*** Opening Data to process ***
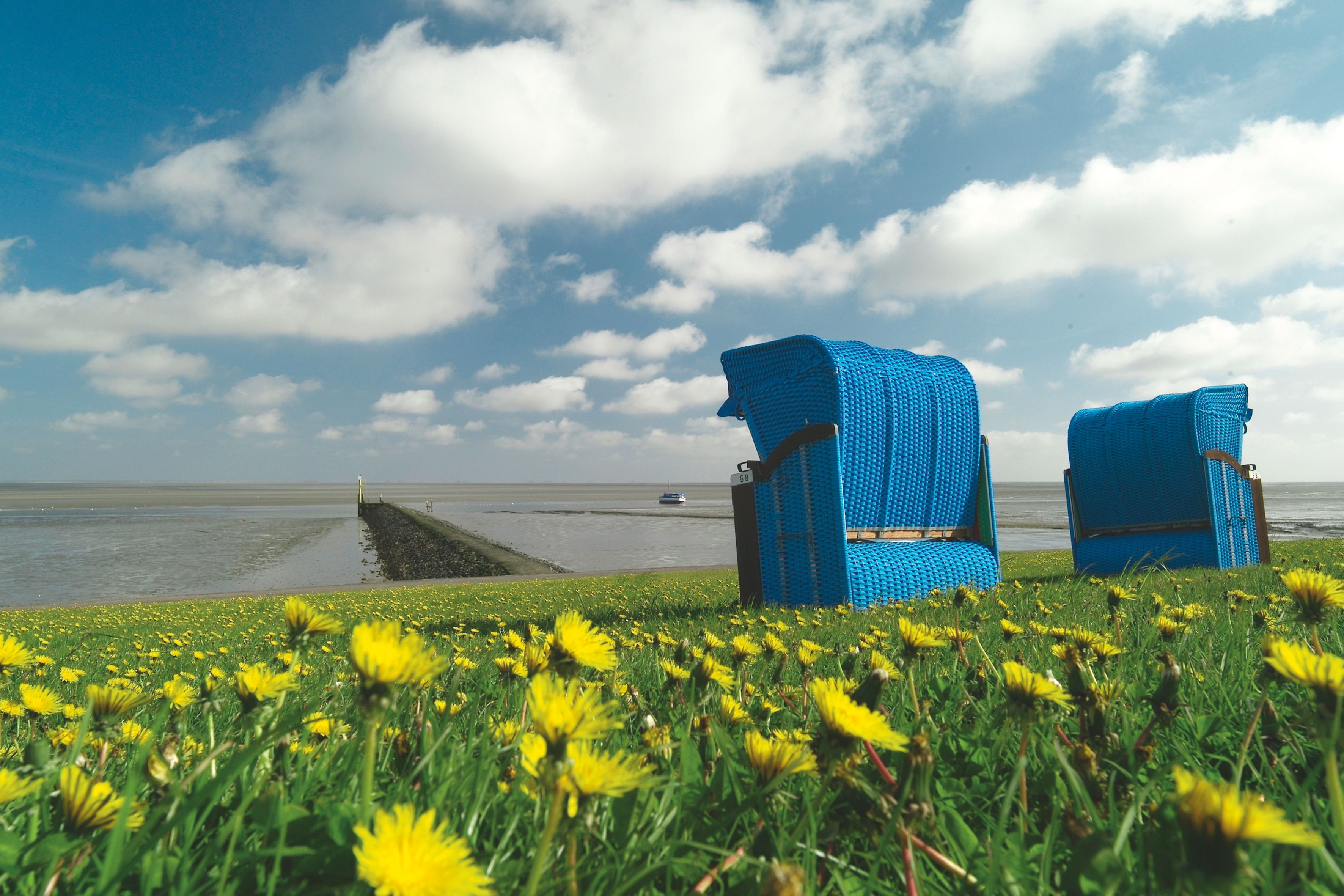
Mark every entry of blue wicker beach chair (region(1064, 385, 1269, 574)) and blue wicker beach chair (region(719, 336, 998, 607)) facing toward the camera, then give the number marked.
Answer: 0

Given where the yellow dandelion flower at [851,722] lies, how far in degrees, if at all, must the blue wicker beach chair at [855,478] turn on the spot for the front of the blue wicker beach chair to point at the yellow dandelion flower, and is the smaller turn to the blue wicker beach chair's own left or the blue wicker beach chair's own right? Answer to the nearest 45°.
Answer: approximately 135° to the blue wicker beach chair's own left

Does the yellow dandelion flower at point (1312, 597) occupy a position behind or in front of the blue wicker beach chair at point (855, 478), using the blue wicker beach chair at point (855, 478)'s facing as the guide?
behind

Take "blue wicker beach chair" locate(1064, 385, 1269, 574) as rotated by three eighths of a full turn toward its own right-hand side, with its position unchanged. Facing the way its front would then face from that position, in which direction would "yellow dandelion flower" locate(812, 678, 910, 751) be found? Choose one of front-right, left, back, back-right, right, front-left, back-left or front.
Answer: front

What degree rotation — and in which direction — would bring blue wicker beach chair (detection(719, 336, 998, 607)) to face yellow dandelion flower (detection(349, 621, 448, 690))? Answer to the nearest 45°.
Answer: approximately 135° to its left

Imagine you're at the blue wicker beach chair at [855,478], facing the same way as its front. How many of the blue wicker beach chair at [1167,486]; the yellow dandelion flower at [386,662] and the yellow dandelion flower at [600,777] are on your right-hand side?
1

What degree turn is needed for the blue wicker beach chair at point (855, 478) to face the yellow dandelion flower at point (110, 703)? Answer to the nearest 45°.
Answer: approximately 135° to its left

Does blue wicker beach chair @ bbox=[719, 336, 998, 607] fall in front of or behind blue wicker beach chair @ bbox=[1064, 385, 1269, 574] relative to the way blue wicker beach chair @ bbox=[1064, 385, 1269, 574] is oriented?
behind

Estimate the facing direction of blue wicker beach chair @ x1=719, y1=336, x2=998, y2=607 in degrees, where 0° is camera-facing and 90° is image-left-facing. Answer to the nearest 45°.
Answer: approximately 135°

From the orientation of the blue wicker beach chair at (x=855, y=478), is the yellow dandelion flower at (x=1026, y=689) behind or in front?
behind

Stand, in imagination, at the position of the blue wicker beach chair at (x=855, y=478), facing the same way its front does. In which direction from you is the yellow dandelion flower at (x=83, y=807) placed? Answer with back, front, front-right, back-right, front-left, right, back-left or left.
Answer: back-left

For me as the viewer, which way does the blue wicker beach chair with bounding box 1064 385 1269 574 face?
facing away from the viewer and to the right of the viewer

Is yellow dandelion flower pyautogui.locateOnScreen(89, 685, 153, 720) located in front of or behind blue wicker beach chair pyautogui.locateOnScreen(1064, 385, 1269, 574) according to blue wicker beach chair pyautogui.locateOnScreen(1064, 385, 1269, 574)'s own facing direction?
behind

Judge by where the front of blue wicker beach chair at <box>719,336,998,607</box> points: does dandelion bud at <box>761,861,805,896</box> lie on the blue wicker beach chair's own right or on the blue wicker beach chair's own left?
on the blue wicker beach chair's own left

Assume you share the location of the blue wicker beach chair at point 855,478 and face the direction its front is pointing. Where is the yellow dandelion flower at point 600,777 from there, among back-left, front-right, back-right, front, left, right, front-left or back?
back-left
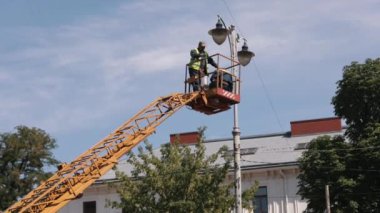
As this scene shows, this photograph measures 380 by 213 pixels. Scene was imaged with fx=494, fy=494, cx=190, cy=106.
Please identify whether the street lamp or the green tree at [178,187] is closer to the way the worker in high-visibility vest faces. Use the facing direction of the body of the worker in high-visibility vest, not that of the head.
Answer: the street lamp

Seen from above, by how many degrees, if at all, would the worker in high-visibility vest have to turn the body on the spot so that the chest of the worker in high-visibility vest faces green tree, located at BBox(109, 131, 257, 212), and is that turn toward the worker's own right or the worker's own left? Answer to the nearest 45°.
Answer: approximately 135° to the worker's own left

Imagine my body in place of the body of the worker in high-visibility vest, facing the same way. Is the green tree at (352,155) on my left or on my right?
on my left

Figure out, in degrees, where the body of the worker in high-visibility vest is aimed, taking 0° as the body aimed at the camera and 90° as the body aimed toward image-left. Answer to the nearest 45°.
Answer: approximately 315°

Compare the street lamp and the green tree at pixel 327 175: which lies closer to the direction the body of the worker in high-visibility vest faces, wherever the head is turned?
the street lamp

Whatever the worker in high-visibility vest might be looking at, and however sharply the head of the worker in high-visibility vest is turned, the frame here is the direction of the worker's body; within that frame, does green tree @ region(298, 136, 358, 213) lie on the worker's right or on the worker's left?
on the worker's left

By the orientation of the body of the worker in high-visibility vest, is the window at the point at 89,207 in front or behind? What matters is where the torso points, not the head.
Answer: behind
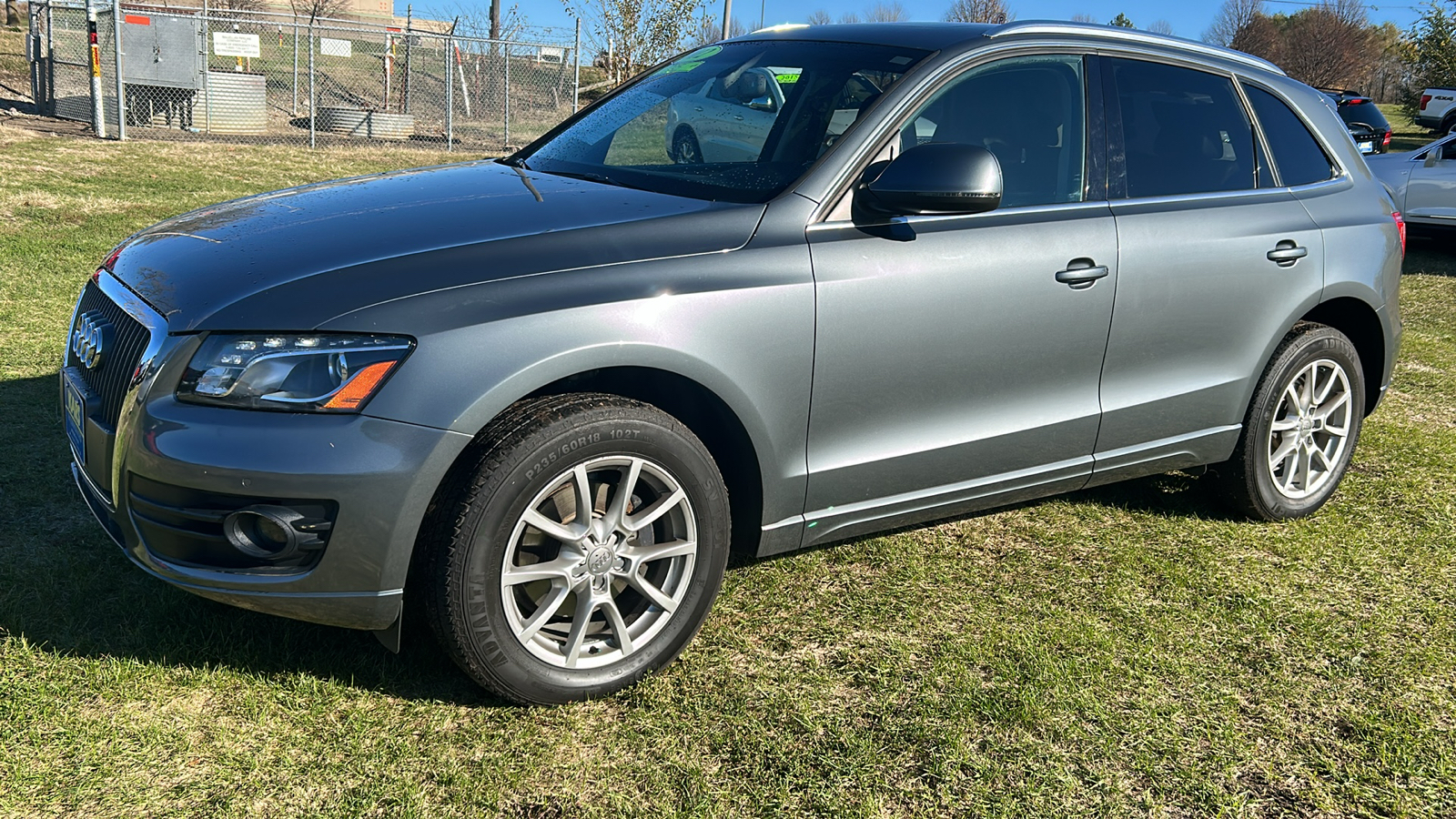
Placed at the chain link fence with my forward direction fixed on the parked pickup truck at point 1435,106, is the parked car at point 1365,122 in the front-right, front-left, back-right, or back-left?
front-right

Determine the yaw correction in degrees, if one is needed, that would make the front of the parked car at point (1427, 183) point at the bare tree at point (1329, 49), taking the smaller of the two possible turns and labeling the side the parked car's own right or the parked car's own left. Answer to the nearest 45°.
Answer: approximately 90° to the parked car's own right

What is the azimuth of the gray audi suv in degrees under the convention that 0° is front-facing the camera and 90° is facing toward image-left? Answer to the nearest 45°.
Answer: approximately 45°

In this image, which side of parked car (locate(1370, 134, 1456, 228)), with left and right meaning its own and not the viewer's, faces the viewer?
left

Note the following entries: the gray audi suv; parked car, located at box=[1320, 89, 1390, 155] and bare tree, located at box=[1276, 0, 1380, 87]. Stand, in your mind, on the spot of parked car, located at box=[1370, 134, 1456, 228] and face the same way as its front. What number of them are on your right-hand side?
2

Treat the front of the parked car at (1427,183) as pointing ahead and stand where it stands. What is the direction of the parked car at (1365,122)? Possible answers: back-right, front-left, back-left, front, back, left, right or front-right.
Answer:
*** Closing Data to process ***
Retype all of the items above word for word, leaving out the pictures.

Mark every entry of blue wicker beach chair (region(1064, 385, 1269, 574)) and blue wicker beach chair (region(719, 336, 998, 607)) facing toward the camera, then give the number marked.
Answer: 0

Given where the yellow dandelion flower at [851,722] lies, how far in degrees, if at all, must the blue wicker beach chair at [855,478] turn on the spot for the front of the blue wicker beach chair to point at the yellow dandelion flower, and is the smaller turn to the blue wicker beach chair's own left or the blue wicker beach chair's own right? Answer to the nearest 45°.
Answer: approximately 135° to the blue wicker beach chair's own left

Does the yellow dandelion flower at point (1312, 597) occupy a position behind or in front of the blue wicker beach chair at point (855, 478), using the blue wicker beach chair at point (855, 478)'s facing as the guide?
behind

Take "blue wicker beach chair" locate(1064, 385, 1269, 574) as rotated by three eighths of a full turn toward its own right-hand side, with its position unchanged. Facing the way its front would then face from that position, in which direction would "yellow dandelion flower" locate(812, 678, 910, 751) be found? Choose one of front-right, left, back, back-right, right, front-left, back-left or front.
Answer: front

What degree rotation — and in which direction — would bring blue wicker beach chair (detection(719, 336, 998, 607)) to face yellow dandelion flower (detection(349, 621, 448, 690))? Answer to the nearest 45°.
Answer: approximately 135° to its left

Imagine you're at the blue wicker beach chair at [855,478], facing the same way as its front. How many of the blue wicker beach chair at [1167,486]; the yellow dandelion flower at [386,662] and the yellow dandelion flower at [600,777] are on your right-hand side?
1

What degree turn is needed for the blue wicker beach chair at point (855, 478) to face the yellow dandelion flower at point (110, 703)? Answer to the nearest 45°.
Answer: approximately 135° to its left

Does blue wicker beach chair @ bbox=[719, 336, 998, 607] fall in front of or behind blue wicker beach chair @ bbox=[1064, 385, 1269, 574] relative to the way blue wicker beach chair @ bbox=[1064, 385, 1269, 574] is oriented?
behind

Estimate the facing direction of blue wicker beach chair @ x1=719, y1=336, x2=998, y2=607 in degrees, where 0° is camera-facing and 90° is image-left-facing. Answer to the nearest 45°.
Answer: approximately 135°

From the orientation of the blue wicker beach chair at (x=855, y=478), is the yellow dandelion flower at (x=1026, y=689) behind or in front?
behind

Stand, in imagination, at the position of the blue wicker beach chair at (x=855, y=478), facing the same way its front does. In which direction from you is the yellow dandelion flower at (x=83, y=807) placed? Answer with back, front, front-right, back-right, front-left, right, back-left or left.
Answer: back-left

For me as the viewer, which way does the blue wicker beach chair with bounding box 1064 385 1269 574 face?
facing away from the viewer and to the right of the viewer

Is yellow dandelion flower pyautogui.locateOnScreen(89, 685, 153, 720) located in front of or behind blue wicker beach chair pyautogui.locateOnScreen(1064, 385, 1269, 574) according to blue wicker beach chair pyautogui.locateOnScreen(1064, 385, 1269, 574)'s own facing direction?
behind

Judge by where the front of blue wicker beach chair at <box>719,336,998,607</box> points: does dandelion bud at <box>761,861,805,896</box> lie on the blue wicker beach chair's own right or on the blue wicker beach chair's own left?
on the blue wicker beach chair's own left

Assume you share the location of the blue wicker beach chair at point 855,478 and face the direction its front is pointing. Where is the yellow dandelion flower at point 600,777 from there, among back-left, front-right, back-right, front, left, right, front-left or back?
back-left
As this scene shows, this photograph measures 380 by 213 pixels. Scene was imaged with fx=494, fy=494, cx=190, cy=106.
Please identify whether the street lamp or the green tree at [178,187] is closer to the way the worker in high-visibility vest faces. Use the facing direction of the body of the worker in high-visibility vest, not that of the head.
Answer: the street lamp

Seen from above, by how many degrees, if at all, would the worker in high-visibility vest have to turn the body on the spot so that the chest of the worker in high-visibility vest faces green tree, located at BBox(109, 131, 257, 212), and is that turn toward the worker's own right or the worker's own left? Answer to the nearest 45°.
Answer: approximately 135° to the worker's own left

Imagine my body in place of the body of the worker in high-visibility vest, facing the same way. Is the green tree at (352,155) on my left or on my right?
on my left

Figure out, in degrees, where the body of the worker in high-visibility vest is aimed, taking 0° as the body aimed at the camera and 90° as the body aimed toward image-left. Answer to the nearest 45°.
Answer: approximately 315°

Compare the street lamp and the green tree at pixel 327 175: which lies closer to the direction the body of the worker in high-visibility vest faces, wherever the head is turned?
the street lamp

Whatever the worker in high-visibility vest might be looking at, and however sharply the head of the worker in high-visibility vest is turned, the frame here is the direction of the worker's body; within that frame, does green tree @ region(298, 136, 358, 213) lie on the worker's right or on the worker's left?
on the worker's left

By the orientation of the body of the worker in high-visibility vest, is the window at the point at 89,207 in front or behind? What matters is where the torso points, not the head.
Answer: behind
Placed at the chain link fence with my forward direction fixed on the parked pickup truck at point 1435,106, is the parked car at point 1365,122 in the front-right, front-left, back-right, or back-left?
front-right

Determine the yaw correction in degrees, if one is needed, that would make the front of the parked car at point (1427, 183) point at the bare tree at point (1329, 49), taking the smaller of the two possible turns and labeling the side the parked car's own right or the parked car's own left. Answer to the nearest 45°.
Answer: approximately 90° to the parked car's own right

What is the azimuth of the gray audi suv in degrees under the convention that 0° is front-facing the camera and 90° is facing toward image-left? Answer to the nearest 45°.
Answer: approximately 45°

In this image, which side of parked car (locate(1370, 134, 1456, 228)), with left and right meaning its own and not the viewer's, faces the viewer?
left

Note the following entries: the gray audi suv; parked car, located at box=[1320, 89, 1390, 155] and bare tree, located at box=[1276, 0, 1380, 87]. Stand, in your mind, on the spot of parked car, located at box=[1370, 134, 1456, 228] and face the same way as its front. What number of them are on your right-hand side?
2

Treat the front of the parked car at (1427,183) as pointing ahead and stand where it stands. What is the direction of the parked car at (1365,122)? Possible answers: back-right, front-left, back-left, front, back, left, right or front-right.
Answer:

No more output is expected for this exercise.